Comprendre la laïcité française, avec Jean-François Colosimo

Il existe une exception française en matière de religion, conjuguée à une laïcité inscrite dans notre histoire millénaire, que nous ne saisissons plus, analyse Jean-François Colosimo. Entretien.


Heureux comme Dieu en France : cette expression prend un éclairage particulier à travers le nouvel ouvrage de Jean-François Colosimo, la Religion française, mille ans de laïcité. Le théologien, historien et éditeur démontre comment s'est construite, au cours des siècles, une religion française basée sur un rapport passionnel entre l'État et l'Église catholique, et une séparation du temporel et du spirituel à l'origine d'une laïcité millénaire. Une approche instruite qui dévoile les permanences mais aussi les nouveautés dans nos difficultés actuelles pour réguler le religieux.

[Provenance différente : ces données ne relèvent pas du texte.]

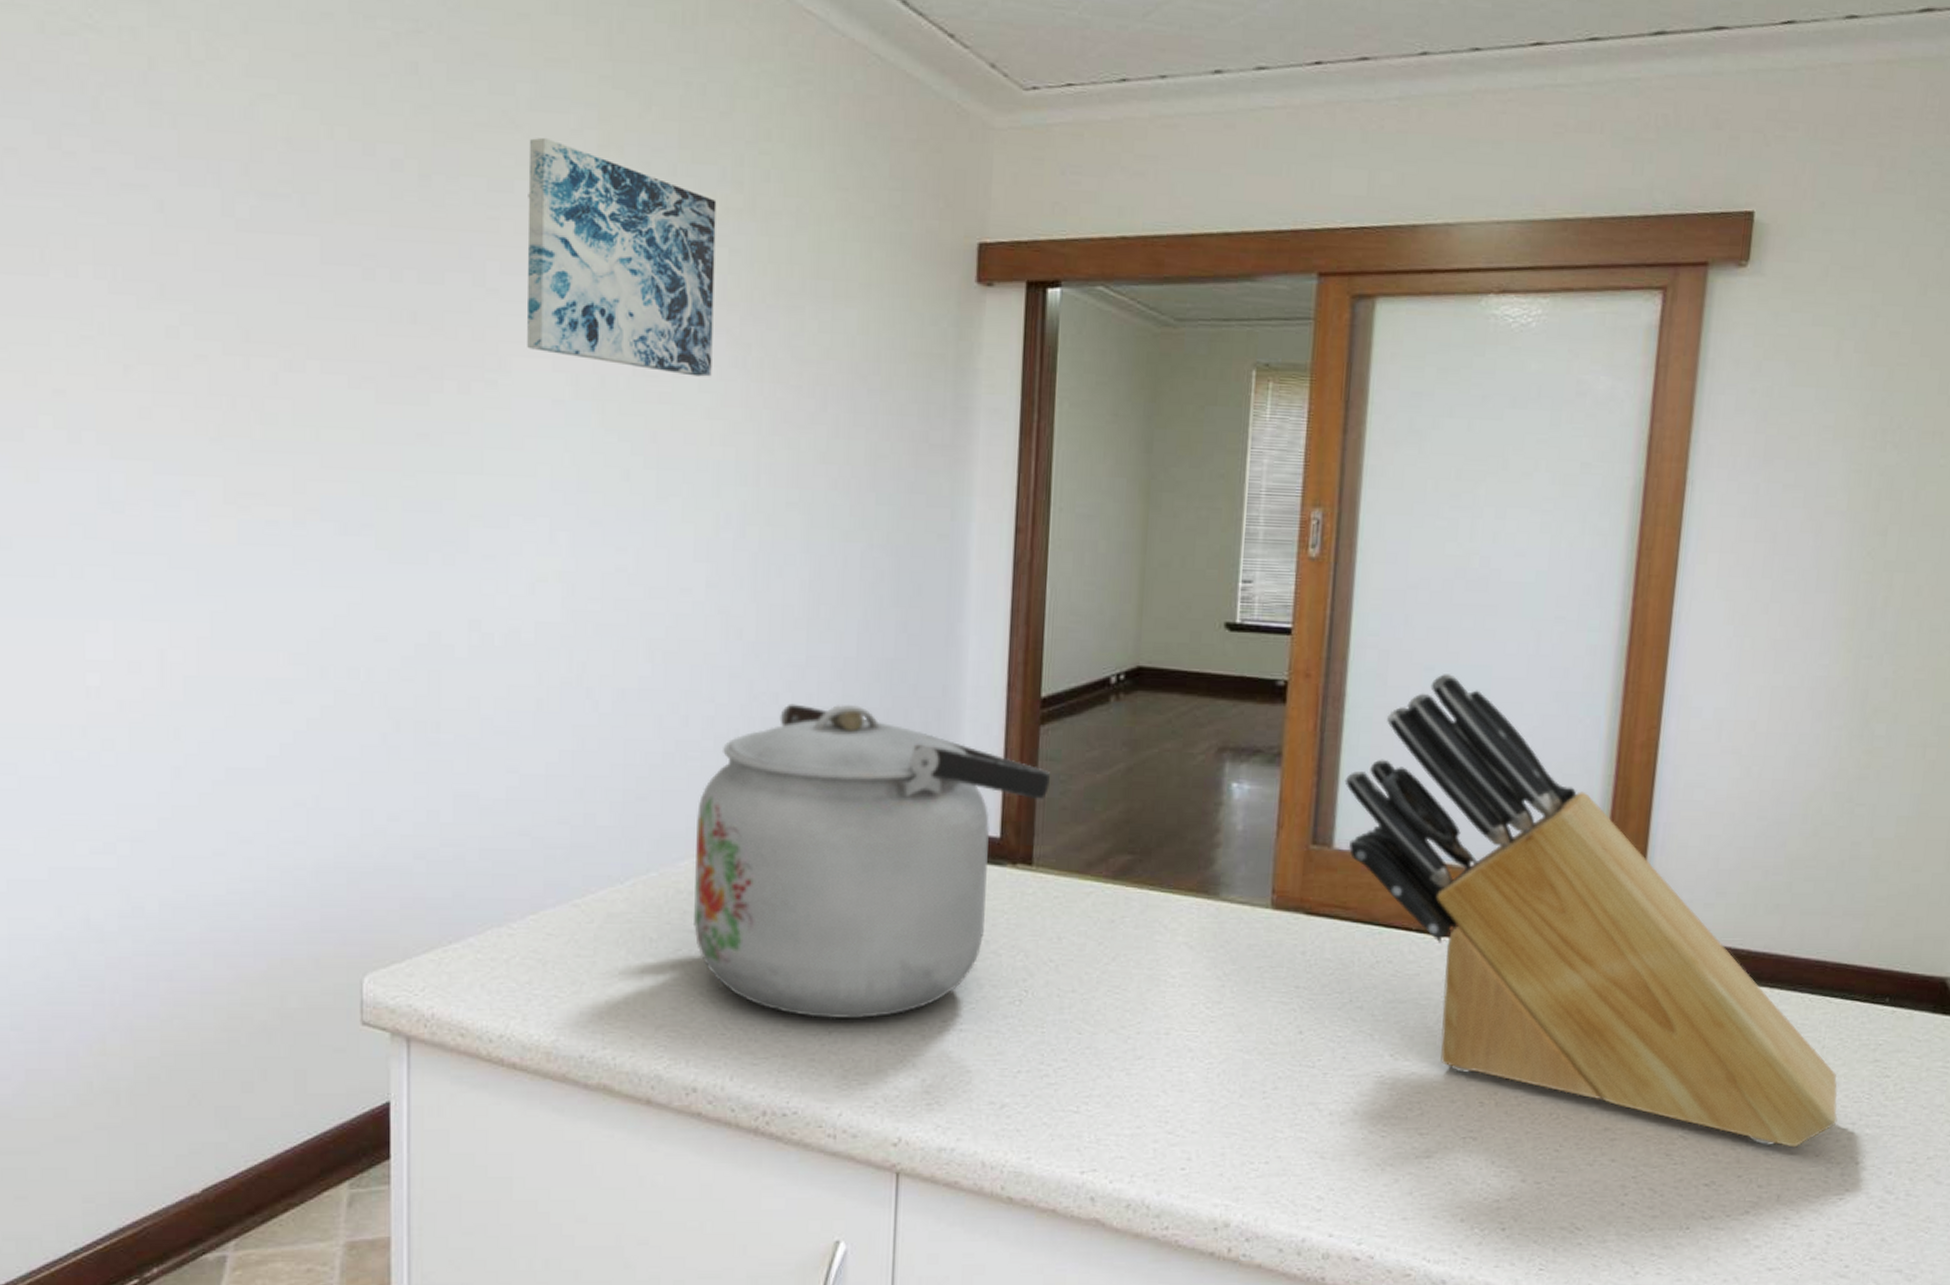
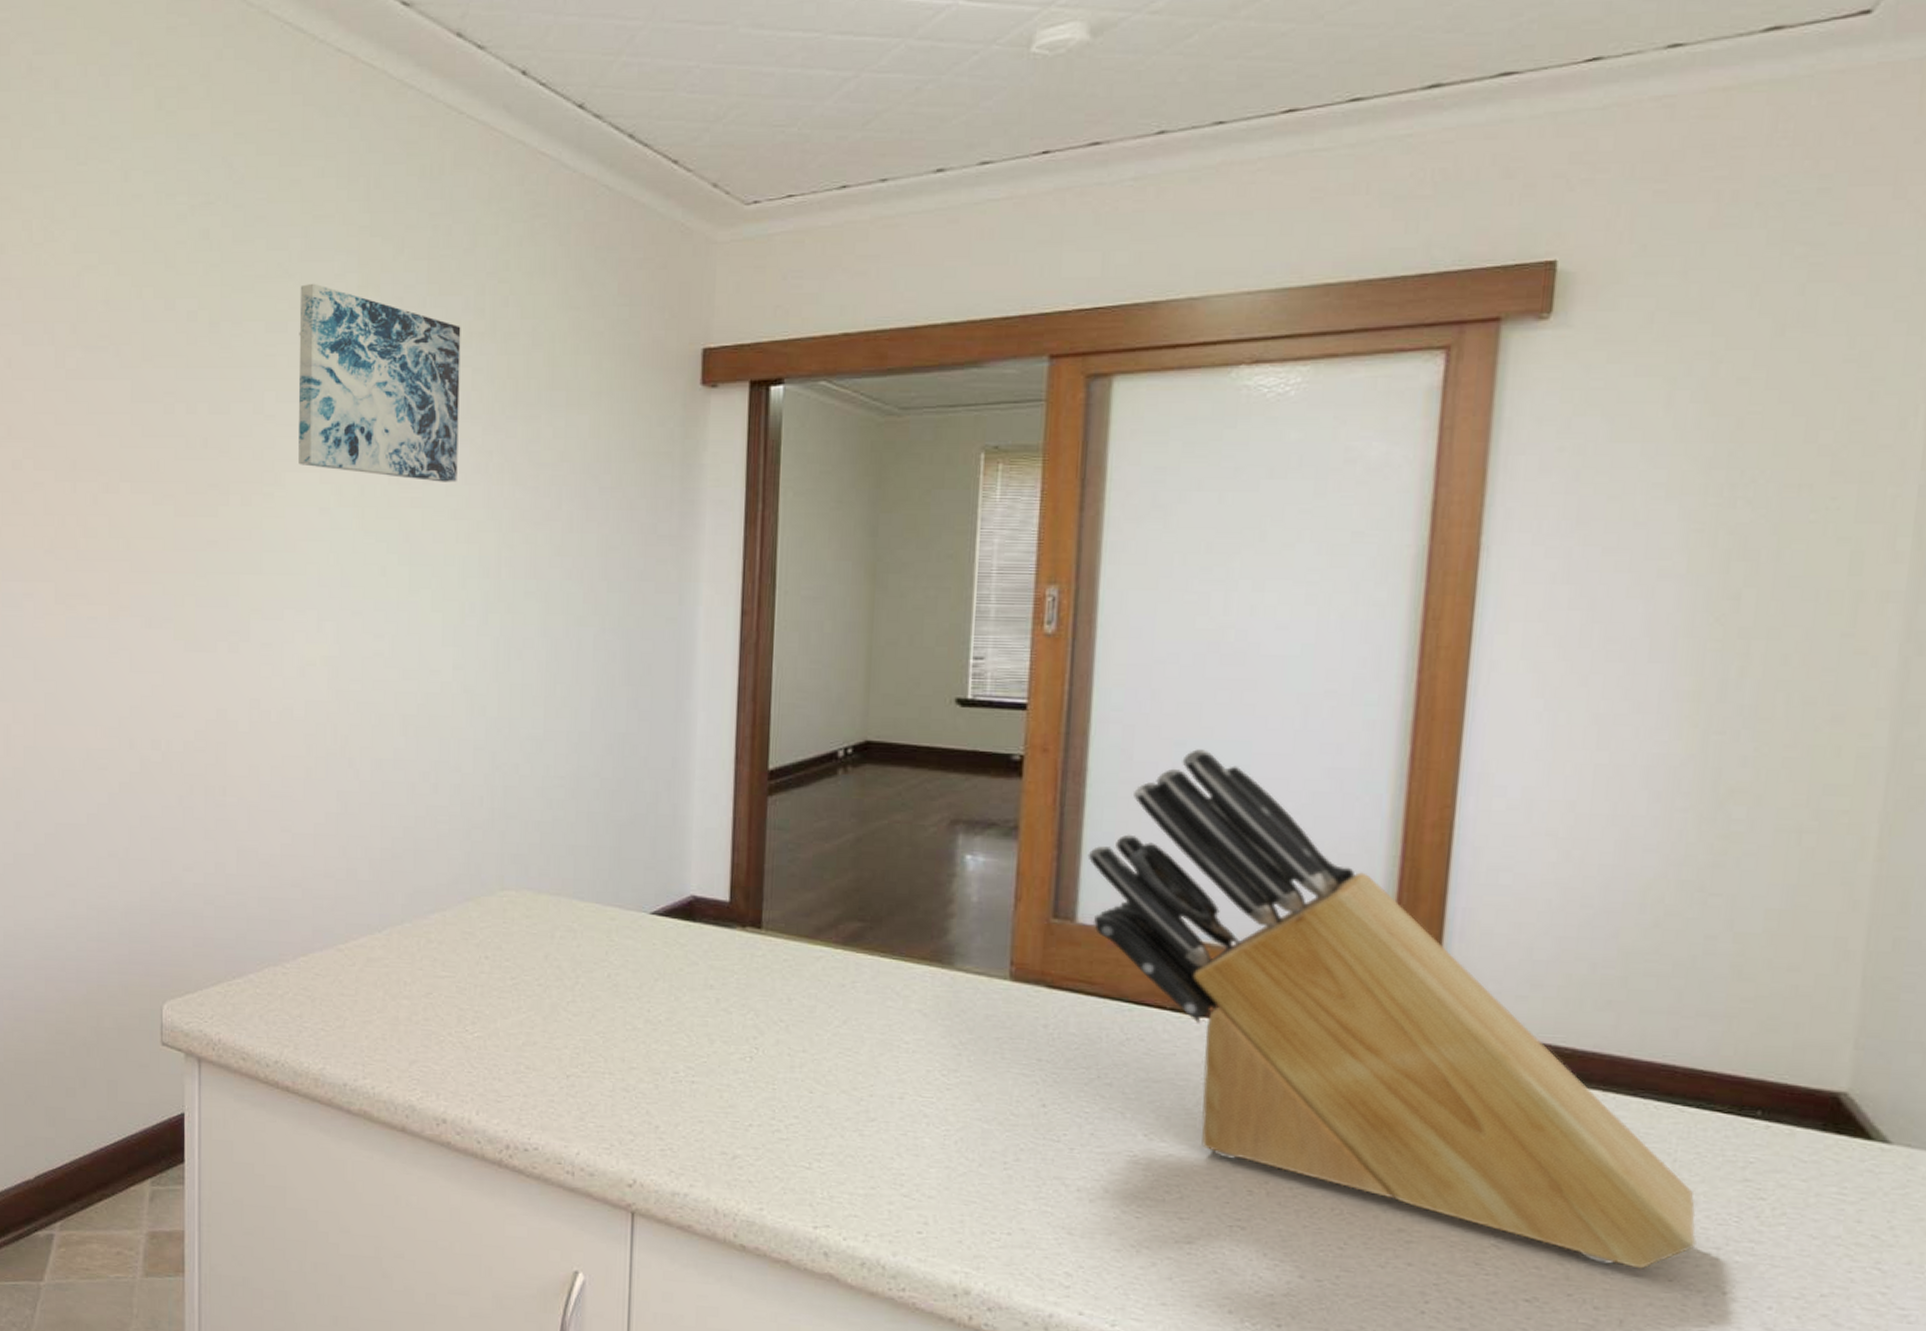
kettle: present [694,703,1051,1019] -> none [443,773,779,1066]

Valeurs actuelles. Votre titre interroge. Cela signifie-t-il qu'il y a une spécificité française en matière de religion ?
Jean-François Colosimo.
Je prends le mot religion au sens premier du terme et non pas, comme il est courant depuis les Lumières, pour désigner uniquement les systèmes de croyance historiquement identifiés. Est religieux, pour moi, tout ensemble, politique ou non, dont la représentation inconsciente qu'il se fait de lui-même entretient une dimension symbolique et sacrée. Dans ce sens, la IIIe République a aussi constitué une religion, avec son baptême et son catéchisme sécularisés, son clergé, les instituteurs, ou encore ses rites et ostentations, dont le transfert du cœur de Gambetta au Panthéon.
L'exception de la France en la matière tient dans la compréhension, dès ses débuts, qu'il y a nécessité de séparer le spirituel et le temporel. À travers beaucoup de vicissitudes, elle n'aura en fait cessé d'œuvrer à l' approfondissement de cette séparation. C'est ce que je nomme la religion française.